#### EXERCISE DESCRIPTION
Reproduce all the records word for word. Omit images.
▶
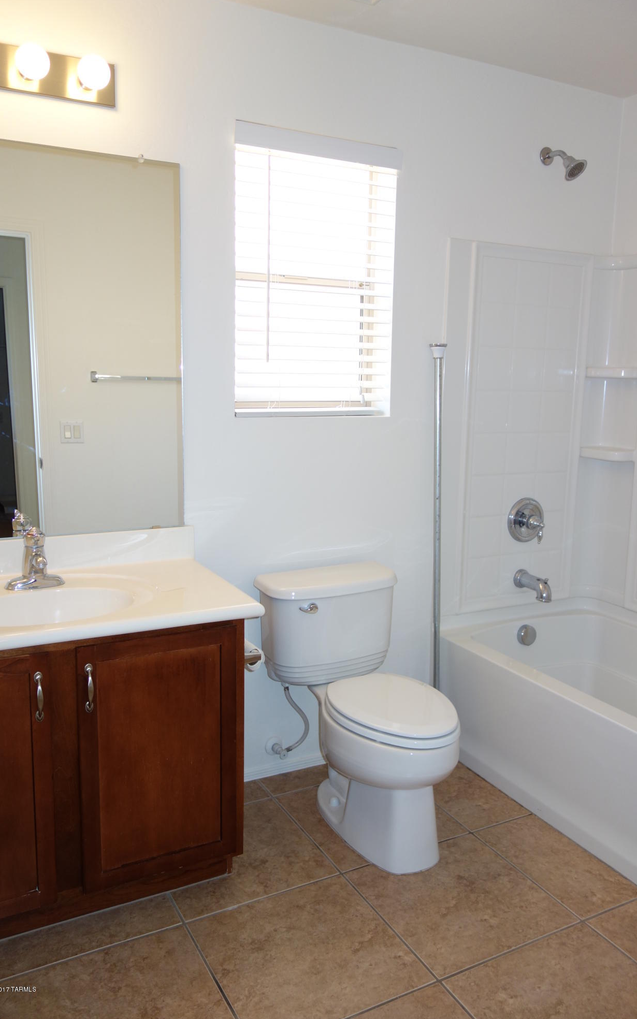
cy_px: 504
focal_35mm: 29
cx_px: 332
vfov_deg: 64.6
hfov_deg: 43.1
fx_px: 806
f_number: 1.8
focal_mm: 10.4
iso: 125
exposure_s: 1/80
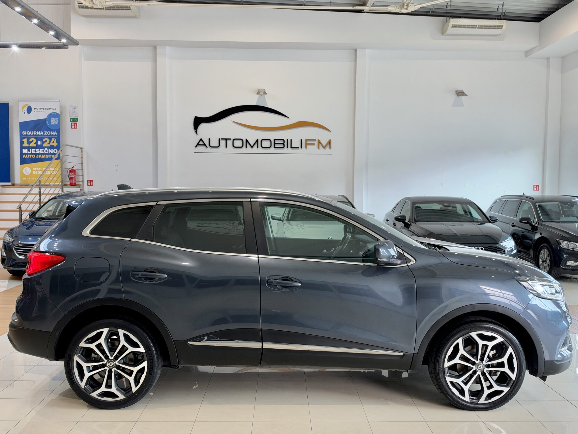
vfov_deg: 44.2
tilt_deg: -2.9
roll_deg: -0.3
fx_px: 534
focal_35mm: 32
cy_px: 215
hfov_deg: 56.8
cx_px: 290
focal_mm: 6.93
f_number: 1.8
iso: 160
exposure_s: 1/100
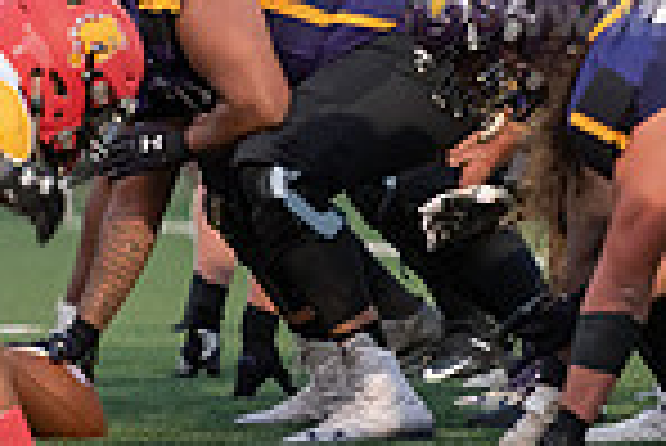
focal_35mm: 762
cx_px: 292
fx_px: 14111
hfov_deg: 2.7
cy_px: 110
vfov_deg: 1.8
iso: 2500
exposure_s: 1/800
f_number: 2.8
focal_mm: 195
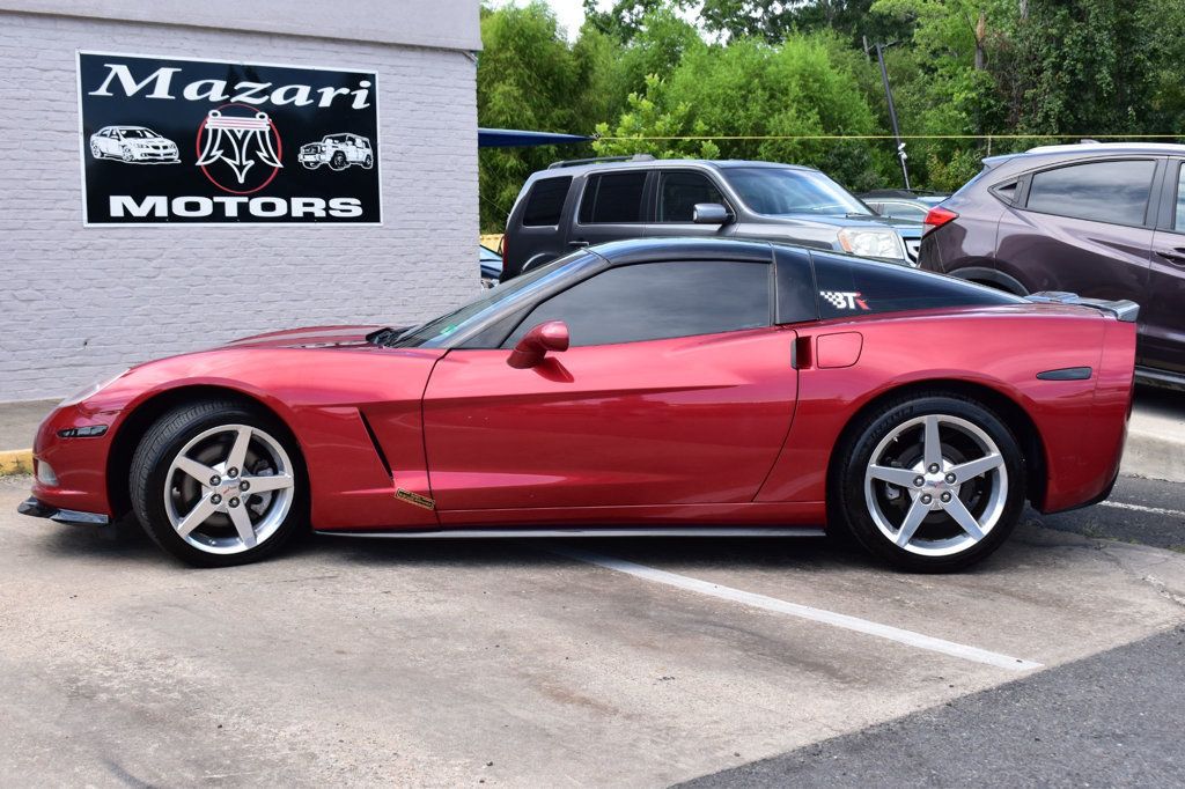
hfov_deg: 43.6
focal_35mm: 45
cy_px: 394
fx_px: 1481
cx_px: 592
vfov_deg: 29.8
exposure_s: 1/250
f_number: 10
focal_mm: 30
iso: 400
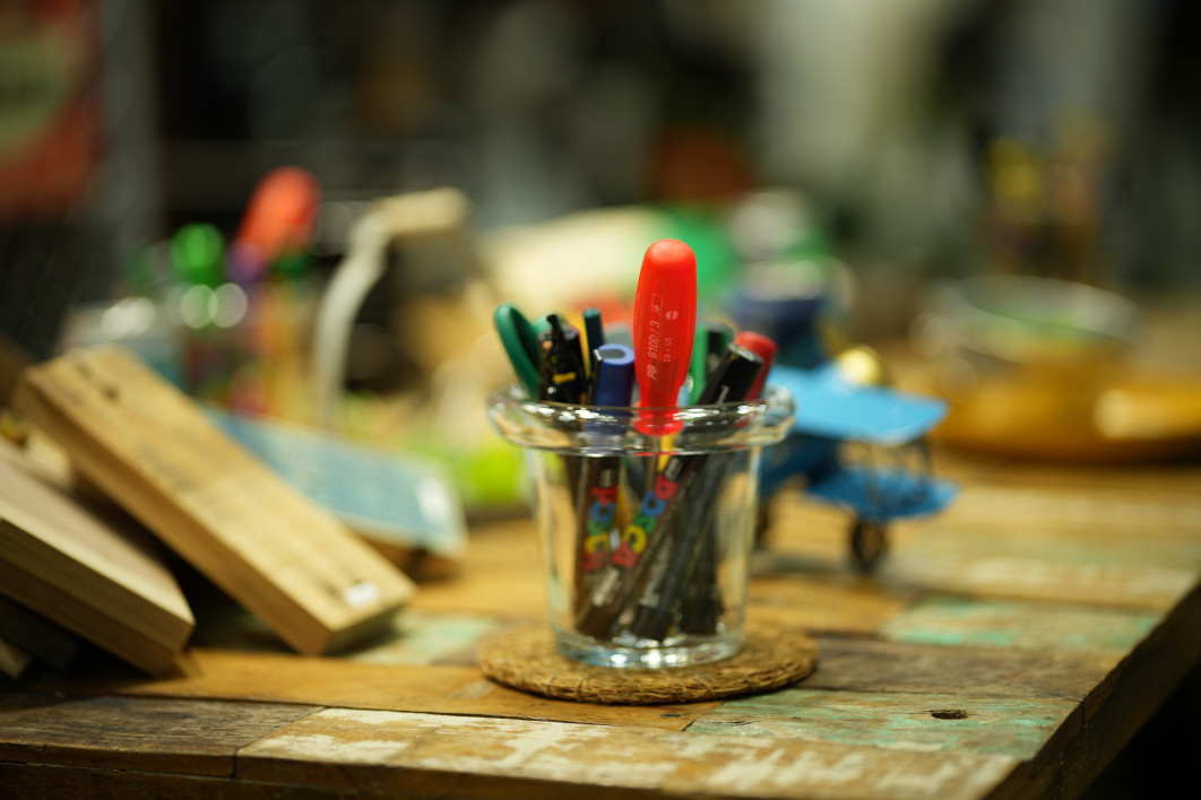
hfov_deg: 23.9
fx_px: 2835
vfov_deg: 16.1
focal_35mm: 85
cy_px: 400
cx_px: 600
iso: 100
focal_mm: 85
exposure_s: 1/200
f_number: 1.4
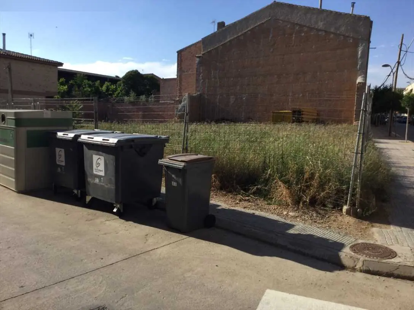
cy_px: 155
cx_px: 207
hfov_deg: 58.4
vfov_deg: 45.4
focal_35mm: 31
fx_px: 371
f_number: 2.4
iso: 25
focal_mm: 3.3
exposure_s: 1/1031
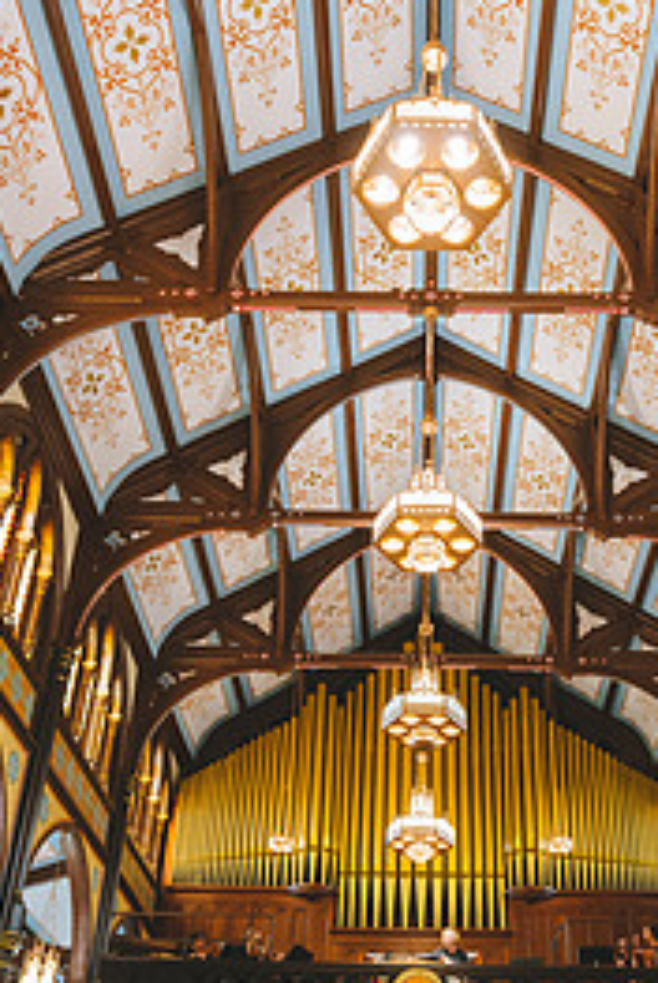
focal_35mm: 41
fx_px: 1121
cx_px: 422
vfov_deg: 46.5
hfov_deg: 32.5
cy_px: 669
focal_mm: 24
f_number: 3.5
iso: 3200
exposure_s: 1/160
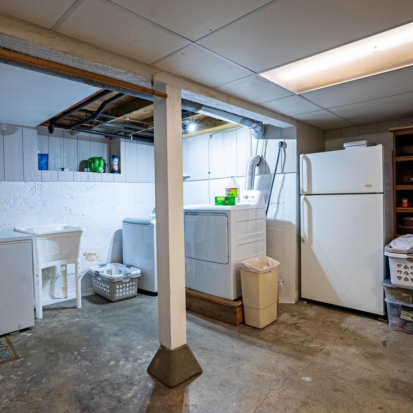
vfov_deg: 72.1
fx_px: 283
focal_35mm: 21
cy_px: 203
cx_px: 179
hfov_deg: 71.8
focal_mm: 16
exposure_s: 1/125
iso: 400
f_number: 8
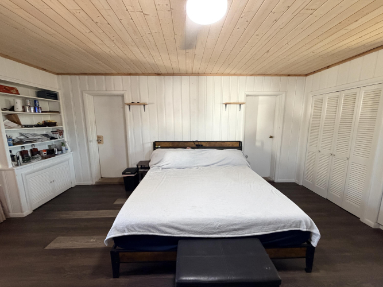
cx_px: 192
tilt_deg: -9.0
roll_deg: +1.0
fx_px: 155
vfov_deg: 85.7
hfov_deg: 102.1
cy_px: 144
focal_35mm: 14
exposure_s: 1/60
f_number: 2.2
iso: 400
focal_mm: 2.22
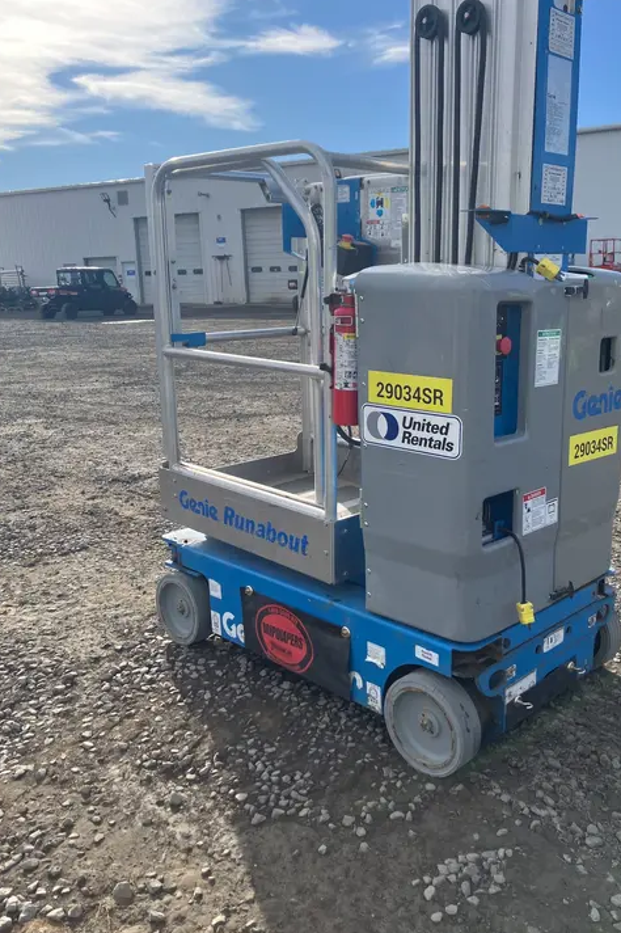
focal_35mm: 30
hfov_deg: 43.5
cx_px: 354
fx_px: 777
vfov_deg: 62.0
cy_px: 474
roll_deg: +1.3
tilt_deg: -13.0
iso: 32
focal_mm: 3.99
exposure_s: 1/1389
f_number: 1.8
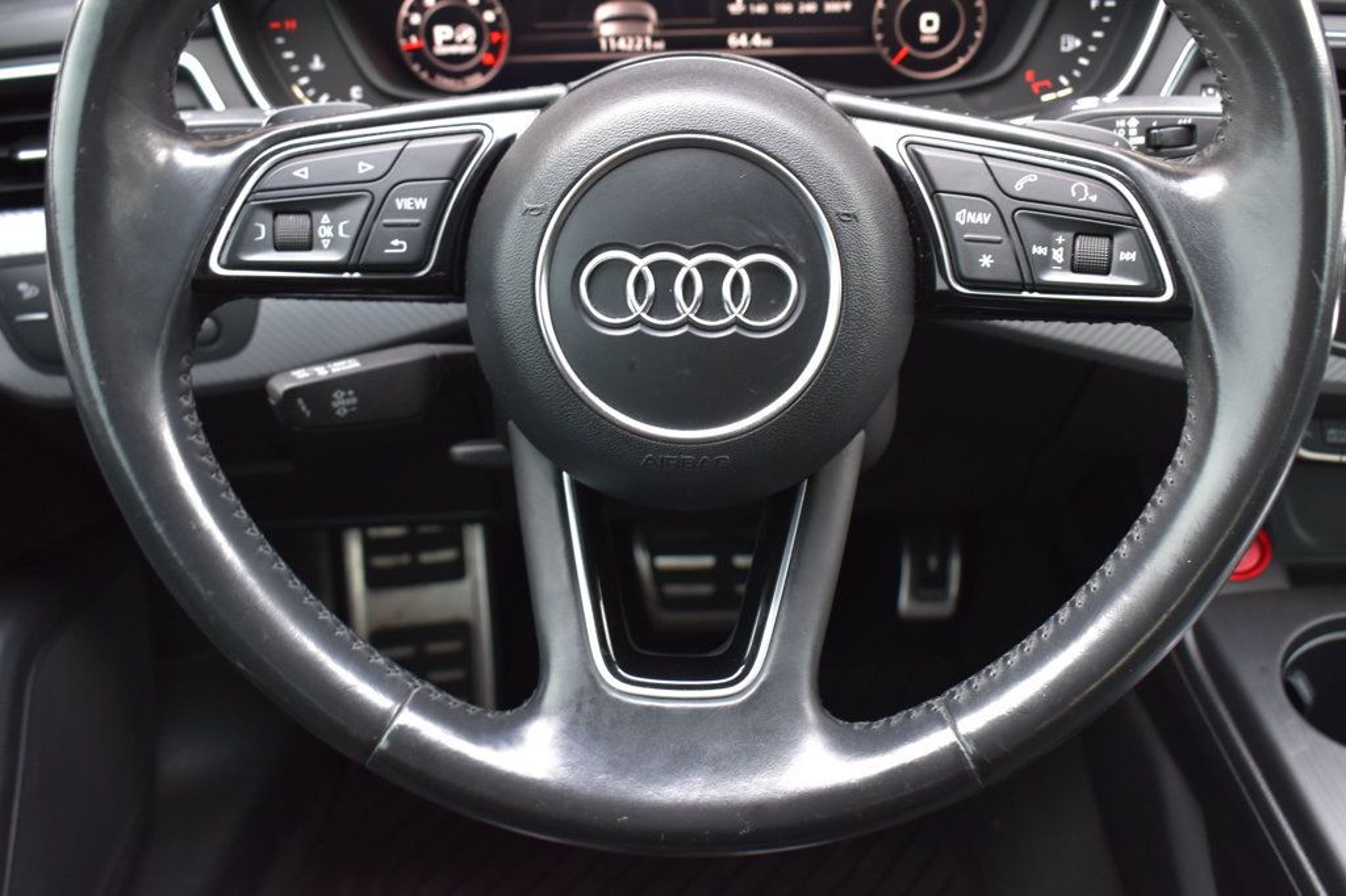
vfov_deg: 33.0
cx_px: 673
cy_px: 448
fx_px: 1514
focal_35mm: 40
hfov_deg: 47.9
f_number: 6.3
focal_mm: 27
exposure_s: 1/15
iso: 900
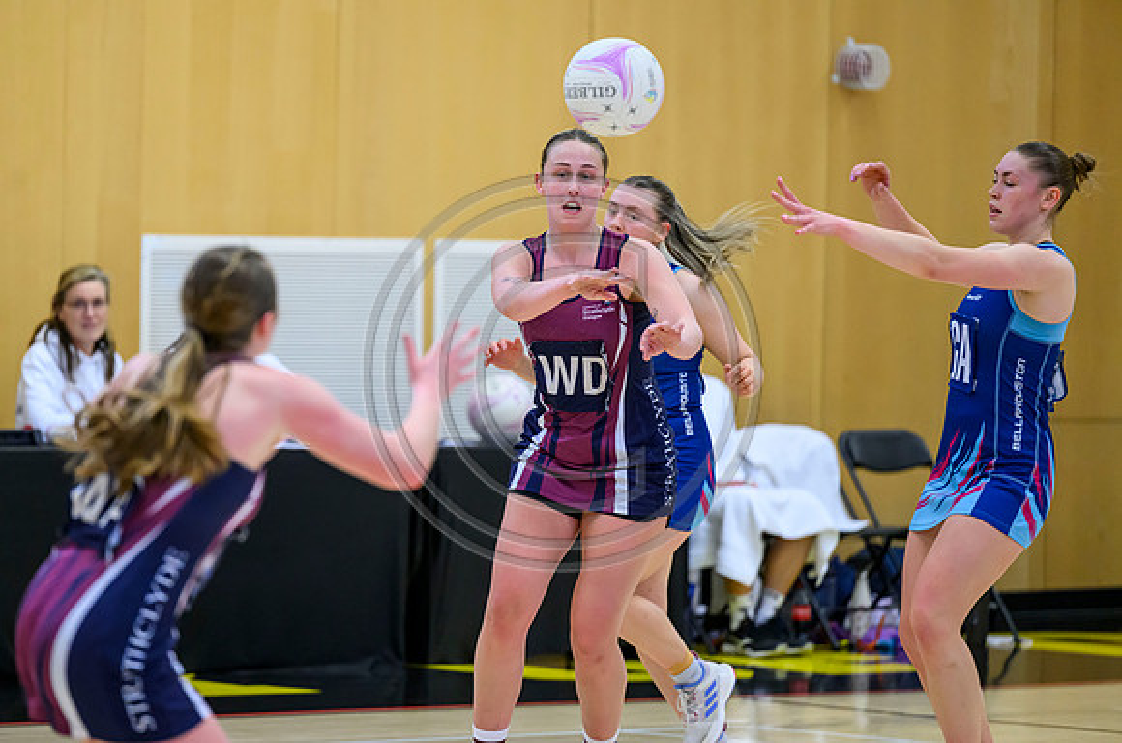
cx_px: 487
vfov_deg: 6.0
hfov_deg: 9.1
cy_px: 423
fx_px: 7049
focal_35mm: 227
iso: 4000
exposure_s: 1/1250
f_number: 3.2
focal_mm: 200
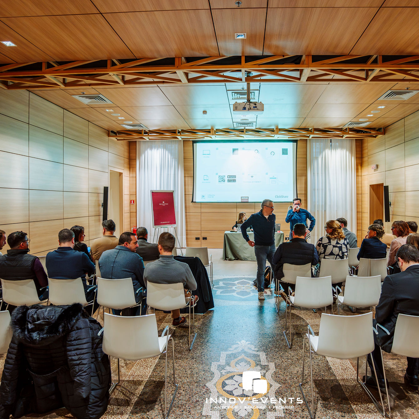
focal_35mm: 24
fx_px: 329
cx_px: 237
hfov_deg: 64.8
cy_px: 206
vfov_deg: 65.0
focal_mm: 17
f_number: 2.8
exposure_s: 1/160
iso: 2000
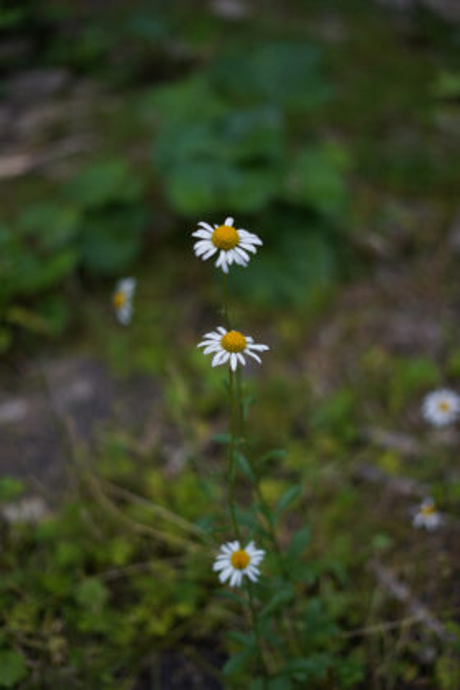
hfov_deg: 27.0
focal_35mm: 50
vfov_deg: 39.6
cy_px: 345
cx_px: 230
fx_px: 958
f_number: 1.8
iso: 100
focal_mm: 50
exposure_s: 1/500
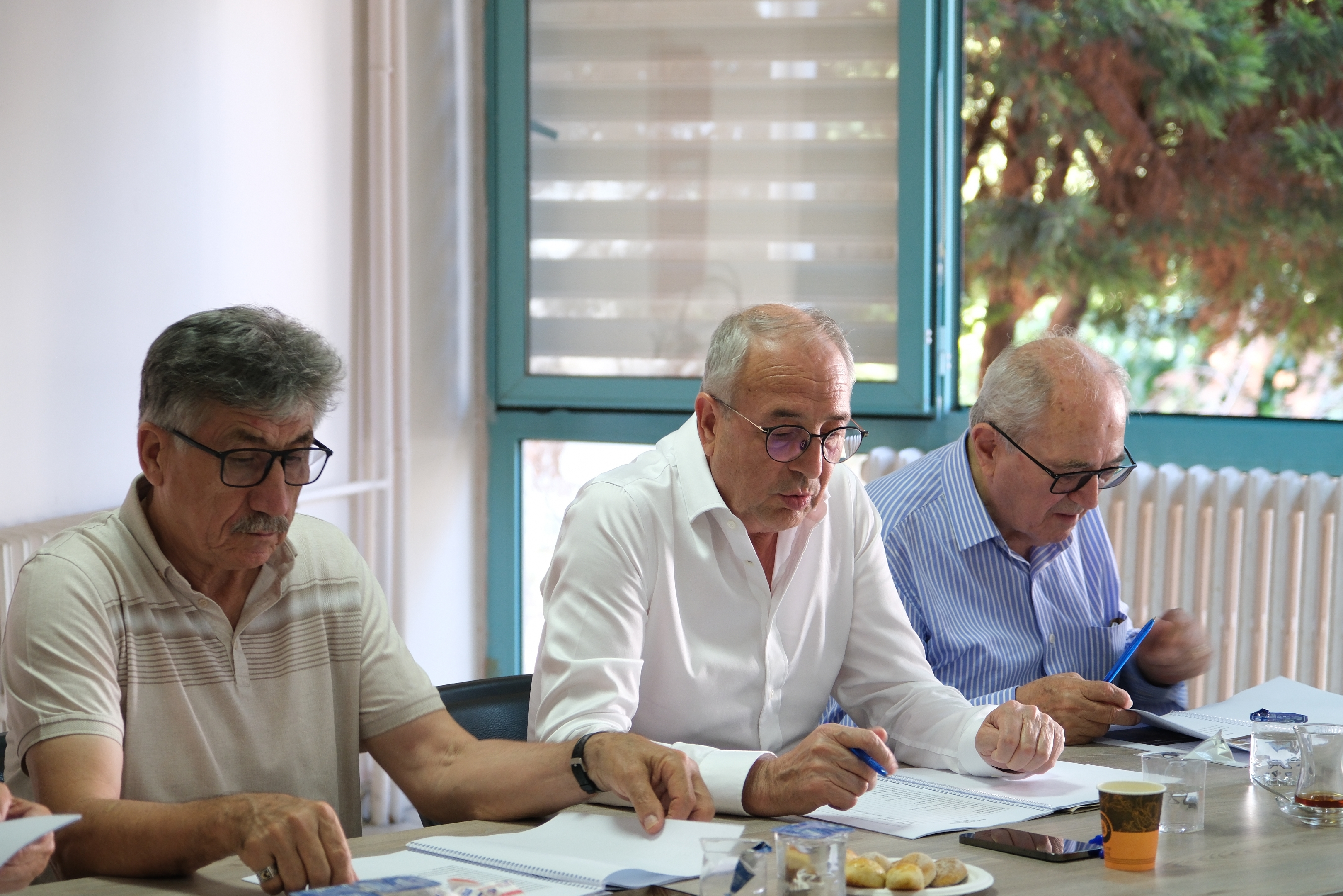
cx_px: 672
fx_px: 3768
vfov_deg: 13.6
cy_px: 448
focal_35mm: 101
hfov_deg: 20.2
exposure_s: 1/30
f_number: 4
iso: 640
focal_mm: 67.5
◀
#### TASK RESPONSE
cy_px: 504
focal_35mm: 29
cx_px: 332
vfov_deg: 64.6
hfov_deg: 43.1
fx_px: 806
f_number: 1.8
focal_mm: 10.4
iso: 125
exposure_s: 1/80
vfov_deg: 44.2
tilt_deg: -2.9
roll_deg: -0.3
fx_px: 534
focal_35mm: 32
cy_px: 215
hfov_deg: 56.8
cx_px: 290
focal_mm: 6.93
f_number: 1.8
iso: 160
exposure_s: 1/100
focal_35mm: 762
cx_px: 292
fx_px: 14111
hfov_deg: 2.7
cy_px: 110
vfov_deg: 1.8
iso: 2500
exposure_s: 1/800
f_number: 2.8
focal_mm: 195
hfov_deg: 43.6
focal_35mm: 45
cy_px: 394
fx_px: 1481
cx_px: 592
vfov_deg: 29.8
exposure_s: 1/250
f_number: 10
focal_mm: 30
iso: 400
hfov_deg: 23.9
fx_px: 2835
vfov_deg: 16.1
focal_35mm: 85
cy_px: 400
cx_px: 600
iso: 100
focal_mm: 85
exposure_s: 1/200
f_number: 1.4
cy_px: 155
cx_px: 207
hfov_deg: 58.4
vfov_deg: 45.4
focal_35mm: 31
fx_px: 371
f_number: 2.4
iso: 25
focal_mm: 3.3
exposure_s: 1/1031
focal_35mm: 41
fx_px: 1121
cx_px: 422
vfov_deg: 46.5
hfov_deg: 32.5
cy_px: 669
focal_mm: 24
f_number: 3.5
iso: 3200
exposure_s: 1/160
vfov_deg: 72.1
fx_px: 283
focal_35mm: 21
cy_px: 203
cx_px: 179
hfov_deg: 71.8
focal_mm: 16
exposure_s: 1/125
iso: 400
f_number: 8
cx_px: 192
tilt_deg: -9.0
roll_deg: +1.0
fx_px: 155
vfov_deg: 85.7
hfov_deg: 102.1
cy_px: 144
focal_35mm: 14
exposure_s: 1/60
f_number: 2.2
iso: 400
focal_mm: 2.22
focal_35mm: 30
hfov_deg: 43.5
cx_px: 354
fx_px: 777
vfov_deg: 62.0
cy_px: 474
roll_deg: +1.3
tilt_deg: -13.0
iso: 32
focal_mm: 3.99
exposure_s: 1/1389
f_number: 1.8
vfov_deg: 33.0
cx_px: 673
cy_px: 448
fx_px: 1514
focal_35mm: 40
hfov_deg: 47.9
f_number: 6.3
focal_mm: 27
exposure_s: 1/15
iso: 900
cx_px: 487
vfov_deg: 6.0
hfov_deg: 9.1
cy_px: 423
fx_px: 7049
focal_35mm: 227
iso: 4000
exposure_s: 1/1250
f_number: 3.2
focal_mm: 200
focal_35mm: 24
fx_px: 329
cx_px: 237
hfov_deg: 64.8
cy_px: 206
vfov_deg: 65.0
focal_mm: 17
f_number: 2.8
exposure_s: 1/160
iso: 2000
hfov_deg: 27.0
focal_35mm: 50
vfov_deg: 39.6
cy_px: 345
cx_px: 230
fx_px: 958
f_number: 1.8
iso: 100
focal_mm: 50
exposure_s: 1/500
cx_px: 672
fx_px: 3768
vfov_deg: 13.6
cy_px: 448
focal_35mm: 101
hfov_deg: 20.2
exposure_s: 1/30
f_number: 4
iso: 640
focal_mm: 67.5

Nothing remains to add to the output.